### Task objective
Write out the data below exactly, beginning with the first line and ending once the line that has "Document page, 2000x1125 pixels." is written.

[Dataset excerpts]
=== Begin Enclosure ===
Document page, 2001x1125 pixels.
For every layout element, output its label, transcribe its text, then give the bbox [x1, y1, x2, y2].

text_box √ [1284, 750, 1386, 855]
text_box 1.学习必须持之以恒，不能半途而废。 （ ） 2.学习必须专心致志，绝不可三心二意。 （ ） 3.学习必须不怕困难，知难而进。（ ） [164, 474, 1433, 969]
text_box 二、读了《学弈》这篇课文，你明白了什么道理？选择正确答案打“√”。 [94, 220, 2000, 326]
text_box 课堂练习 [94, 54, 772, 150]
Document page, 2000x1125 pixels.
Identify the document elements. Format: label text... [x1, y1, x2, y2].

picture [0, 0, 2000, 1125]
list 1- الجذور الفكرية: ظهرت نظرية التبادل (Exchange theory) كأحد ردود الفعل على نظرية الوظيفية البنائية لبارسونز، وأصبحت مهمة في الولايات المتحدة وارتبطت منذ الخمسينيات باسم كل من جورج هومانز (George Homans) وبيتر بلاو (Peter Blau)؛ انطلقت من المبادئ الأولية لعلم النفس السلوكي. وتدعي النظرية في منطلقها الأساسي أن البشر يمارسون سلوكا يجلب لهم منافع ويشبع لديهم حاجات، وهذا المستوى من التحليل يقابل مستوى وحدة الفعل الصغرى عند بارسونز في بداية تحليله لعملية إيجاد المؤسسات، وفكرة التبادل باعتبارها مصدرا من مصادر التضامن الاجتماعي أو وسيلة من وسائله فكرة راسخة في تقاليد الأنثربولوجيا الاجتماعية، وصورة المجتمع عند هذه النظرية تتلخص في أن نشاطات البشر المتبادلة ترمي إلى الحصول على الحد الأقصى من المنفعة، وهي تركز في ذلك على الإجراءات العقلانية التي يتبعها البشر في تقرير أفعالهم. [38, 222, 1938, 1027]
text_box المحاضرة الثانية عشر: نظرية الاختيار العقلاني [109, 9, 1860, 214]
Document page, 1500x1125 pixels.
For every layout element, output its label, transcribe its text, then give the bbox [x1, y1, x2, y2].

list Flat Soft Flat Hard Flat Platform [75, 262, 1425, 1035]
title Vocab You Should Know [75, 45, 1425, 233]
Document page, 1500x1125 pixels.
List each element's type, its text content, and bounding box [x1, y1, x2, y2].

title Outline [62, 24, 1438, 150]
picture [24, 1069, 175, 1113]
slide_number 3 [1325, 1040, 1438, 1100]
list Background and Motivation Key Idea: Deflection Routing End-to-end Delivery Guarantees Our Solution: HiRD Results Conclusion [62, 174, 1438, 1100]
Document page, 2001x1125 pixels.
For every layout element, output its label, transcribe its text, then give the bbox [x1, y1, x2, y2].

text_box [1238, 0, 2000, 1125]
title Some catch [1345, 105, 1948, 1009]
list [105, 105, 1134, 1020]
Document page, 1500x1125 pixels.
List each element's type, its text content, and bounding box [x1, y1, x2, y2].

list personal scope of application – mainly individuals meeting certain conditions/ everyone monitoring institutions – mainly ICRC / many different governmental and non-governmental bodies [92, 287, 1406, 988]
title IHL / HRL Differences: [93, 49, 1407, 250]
=== End Enclosure ===
### Expected answer
Document page, 2001x1125 pixels.
For every layout element, output its label, transcribe its text, then give the bbox [x1, y1, x2, y2].

text_box √ [1284, 750, 1386, 855]
text_box 1.学习必须持之以恒，不能半途而废。 （ ） 2.学习必须专心致志，绝不可三心二意。 （ ） 3.学习必须不怕困难，知难而进。（ ） [164, 474, 1433, 969]
text_box 二、读了《学弈》这篇课文，你明白了什么道理？选择正确答案打“√”。 [94, 220, 2000, 326]
text_box 课堂练习 [94, 54, 772, 150]
Document page, 2000x1125 pixels.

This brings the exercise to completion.